I am a huge fan of all the Malcolm Gladwell books, and this will probably not be the last post I do that has something to do with them. The examples always captivate me, and I use them in regular conversation (granted, I am not a normal person).
When people ask me about my personality, I often falter- I’m shy, but only around strangers; once I become comfortable in an environment, I’m very outspoken. And I’m gentle, except in sports and competition when I’m very aggressive. I hate conflict, but if it’s about academics, I could argue for hours. So that makes me shy, outgoing, gentle, aggressive, conflict-hating, and argumentative. Really accurate personality description, right?
Turns out, I’m not just a poor, confused soul without any self-awareness or a superhuman. Everyone has “multiple personalities”, so to speak. This concept is relatively new in the psychological field, but obviously has huge implications. It means that we, as humans, are not innately married to a set of traits; are behaviors are largely dependent upon our environment and the situations we find ourselves in.
That’s not to say that we don’t have preferences or tendencies; obviously we do not act solely as our environment dictates. I am something of a cult-member of the Meyers Briggs test. This 70-or-so item true-or-false questionnaire measures a person’s tendencies, by strength, on a four scales: Extroversion/Introversion, Intuitive/Sensing, Feeling/Thinking, and Perceiving/Judging. These categories may mean absolutely nothing to you, and I won’t go into detail about them here, but I strongly suggest you take the test. Your profile may be surprisingly accurate.
This scale, however, only maps a person’s tendencies. Their behavior in uncomfortable situations may stray far from their innate preferences. A very outgoing girl, among a crowd of intimidating adults, may not utter a word. A usually cautious boy, among crazy friends, might act recklessly to everyone’s amazement. Take the concept further, to experiments like the Stanford Prison Experiment, and the concept of multiple personalities becomes scary.

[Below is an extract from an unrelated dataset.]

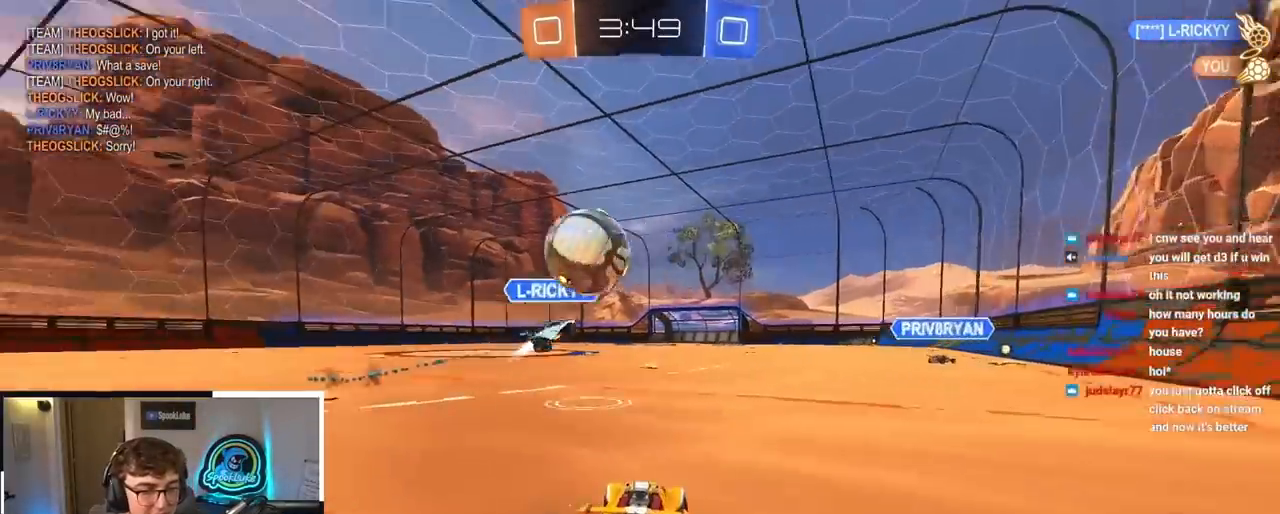
{"buttons": [], "left_stick": "center", "right_stick": "center", "events": [[150, "L2", "down"], [250, "left_stick", "up-left"], [317, "L2", "up"], [500, "left_stick", "center"]]}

The practical application of this concept is both societal and very personal. Essentially, it changes our entire conception about how people behave based on personality; it may be part genes and nurture, but a lot of a person’s personality is simply determined by their surrounding environment. It’s radical, it’s revolutionary, but it makes perfect sense: I’m sure I’m not the only one who felt strange with my seemingly conflicting personality traits. Now I know I am not wrong about the way I act, but about my fundamental understanding of personality.
So, how does this affect you?
This is both applicable to yourself and your social life. It’s a point of self reflection: instead of trying to figure out your personality, it’s more effective to figure out how you react in different situations, or to figure out your situational personalities, and how your tendencies fit into those. If you are confused about why you act differently among your friends, your coworkers, and your family, now you know. I know that I’ve been endlessly frustrated with my situational shyness in the past, wondering why it comes out sometimes and not others, but at least now I know what situations I will be shy in and can work to combat them.
Socially, knowing people have multiple personalities in different environments can build open-mindedness. Perhaps you find your best friend very funny, but their boss thinks they are quite serious. The truth is, you’re both right. There is no one-size-fits-all way to describe a person, so we should stop trying to box people into definitive and permanent personality traits. Our minds and behaviors silly don’t work that way.
More than anything, this concept to me is just plain fascinating; the world, and ourselves, do not always work the way we think they do. Our conception of human behavior is constantly evolving, and hopefully towards a more accepting, understanding, and peaceful state.